→ Direction 1
Answer these questions from the article below on state auto emission standards:
(a) Besides California, how many states joined the application?
(b) Which agency will the presidential memorandum order to reconsider the earlier rejection?
(c) What two things have the auto companies done in opposing the regulations?

→ Text to read
^^^^^^^^^^^^^^^^

Obama Trying To Sink Auto Industry

Making things is magic and changing the way things are made doesn’t cost much. At least according to Mr. Obama who wants states to be in the Federal regulation business when it comes to automobiles.

President Obama will direct federal regulators on Monday to move swiftly on an application by California and 13 other states to set strict automobile emission and fuel efficiency standards, two administration officials said Sunday.
The directive makes good on an Obama campaign pledge and signifies a sharp reversal of Bush administration policy. Granting California and the other states the right to regulate tailpipe emissions would be one of the most emphatic actions Mr. Obama could take to quickly put his stamp on environmental policy.
Mr. Obama’s presidential memorandum will order the Environmental Protection Agency to reconsider the Bush administration’s past rejection of the California application. While it stops short of flatly ordering the Bush decision reversed, the agency’s regulators are now widely expected to do so after completing a formal review process.
Once they act, automobile manufacturers will quickly have to retool to begin producing and selling cars and trucks that get higher mileage than the national standard, and on a faster phase-in schedule. The auto companies have lobbied hard against the regulations and challenged them in court.

^^^^^^^^^^^^^^^^

Dataset entries:
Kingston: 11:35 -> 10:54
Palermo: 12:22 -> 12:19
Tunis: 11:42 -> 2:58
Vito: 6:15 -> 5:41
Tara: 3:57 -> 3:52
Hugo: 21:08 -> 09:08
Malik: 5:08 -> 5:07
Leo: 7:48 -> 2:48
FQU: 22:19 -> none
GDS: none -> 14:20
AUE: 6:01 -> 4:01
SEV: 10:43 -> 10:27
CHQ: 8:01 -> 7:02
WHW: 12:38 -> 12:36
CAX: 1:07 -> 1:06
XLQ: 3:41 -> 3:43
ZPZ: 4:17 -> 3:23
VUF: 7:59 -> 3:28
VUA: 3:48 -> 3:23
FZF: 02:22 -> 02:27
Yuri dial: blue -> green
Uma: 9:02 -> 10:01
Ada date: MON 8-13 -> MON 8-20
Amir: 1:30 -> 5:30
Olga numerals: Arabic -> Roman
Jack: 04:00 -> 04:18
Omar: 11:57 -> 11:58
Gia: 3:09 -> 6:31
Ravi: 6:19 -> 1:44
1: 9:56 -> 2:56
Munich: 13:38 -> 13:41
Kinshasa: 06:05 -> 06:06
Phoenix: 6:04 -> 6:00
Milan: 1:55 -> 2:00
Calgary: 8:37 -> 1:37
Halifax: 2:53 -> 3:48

^^^^^^^^^^^^^^^^

→ Direction 2
Recast the dataset entries above as a JSON list of strings, one string per line. Include everything from the first entry down to the line containing "WHW: 12:38 -> 12:36", with both ends included.

→ Task solution 1
(a) 13
(b) The Environmental Protection Agency
(c) They have lobbied hard against the regulations and challenged them in court.

→ Task solution 2
[
  "Kingston: 11:35 -> 10:54",
  "Palermo: 12:22 -> 12:19",
  "Tunis: 11:42 -> 2:58",
  "Vito: 6:15 -> 5:41",
  "Tara: 3:57 -> 3:52",
  "Hugo: 21:08 -> 09:08",
  "Malik: 5:08 -> 5:07",
  "Leo: 7:48 -> 2:48",
  "FQU: 22:19 -> none",
  "GDS: none -> 14:20",
  "AUE: 6:01 -> 4:01",
  "SEV: 10:43 -> 10:27",
  "CHQ: 8:01 -> 7:02",
  "WHW: 12:38 -> 12:36"
]